Because of the dates, the prints have been assigned to Australopithecus afarensis, i.e., Lucy’s kind. But is this valid? Lucy was essentially a chimp. Even discoverer Donald Johansson only claims that Lucy was a chimp that walked somewhat more erect than other chimps. The Australopithecus foot was an ape’s foot, with an opposing thumb, and long curved toes just right for climbing in trees, but most unlike a human’s foot. According to researcher Dr. Charles Oxnard in a 1996 interview: “If you examine (Australopithecus foot bones) more closely, and especially if you examine it using the computer multivariate statistical analyses that allows you to assess parts that the eye doesn’t easily see, it turns out that big toe was divergent.”
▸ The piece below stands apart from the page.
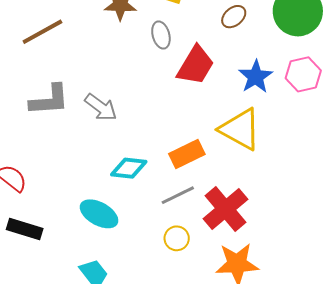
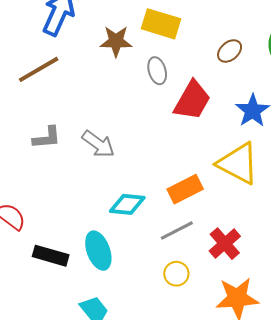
gray L-shape: (49, 100) -> (47, 138), size x0.7
red cross: (226, 209) -> (225, 244), size x0.7
cyan ellipse: (99, 214) -> (98, 251), turned 42
black rectangle: (25, 229) -> (51, 256), moved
Why do evolutionists continue to maintain that the chimp-like Lucy made the Laetoli human-like footprints, and that both represent our ancestors? Well, it’s certainly not for scientific reasons. The drive to prove man’s animal ancestry is great, for it frees one from accountability to a creator-God.

Thus we see that it is the creationists, not the evolutionists who are the empirical scientists. A human footprint must be made by a human foot!

By adding two and two, it became apparent that these footprints show that modern humans were around 3.6 million years ago. This would therefore be problematic for the evolutionary timeline because modern humans supposedly didn’t exist so early on. But then again, since many scientists believe Australopithecus afarensis is is our ancestor, then there would have been a massively quick evolutionary change in at most 400,000 years because this so-called human ancestor supposedly appeared 4 million years ago.  And if this is true, then the entire evolutionary timeline would be rendered irrelevant. Other so-called “Ape-Men” such as Homo Erectus and Homo Habilis which appeared later would therefore not be our ancestors either.

Finally, researchers from Tel Aviv Universityin a study they did claimed that they had disproven the theory that Australopithecus afarensis was indeed a direct ancestor of humans,

The specific structure found in Lucy also appears in a species called Australopithecus robustus. Prof. Yoel Rak and colleagues at the Sackler School of Medicine’s department of anatomy and anthropology wrote,

“The presence of the morphology in both the latter and Australopithecus afarensis and its absence in modern humans cast doubt on the role of [Lucy] as a common ancestor.”

Rak and his colleagues also wrote that the structure of Lucy’s mandibular ramus closely matches that of gorillas, which was “unexpected” because chimpanzees are the closest living relatives of humans, and not gorillas.

UPDATE August 8, 2008: It turns out that Yoel Rak is not the first researcher to call into question the idea that Australopithecus is not our evolutionary ancestor. Years earlier, (as early as December 1975) C.E. Oxnard in his study  ”The place of the Autralopithecines in human evolution: Grounds for doubt?“, which appeared in Nature, argues that,

The genus Homo (i.e., species like Homo Erectus and Homo Sapiens) may, in fact, be so ancient as to parallel entirely the genus Australopithecus thus denying the latter a direct place in the human lineage. (Parenthesis mine)

So it is not only Creationists that call the supposed link between Autralopithecus and humans into question, but also evolutionists. But interestingly many evolutionist text books have yet to mention this fact.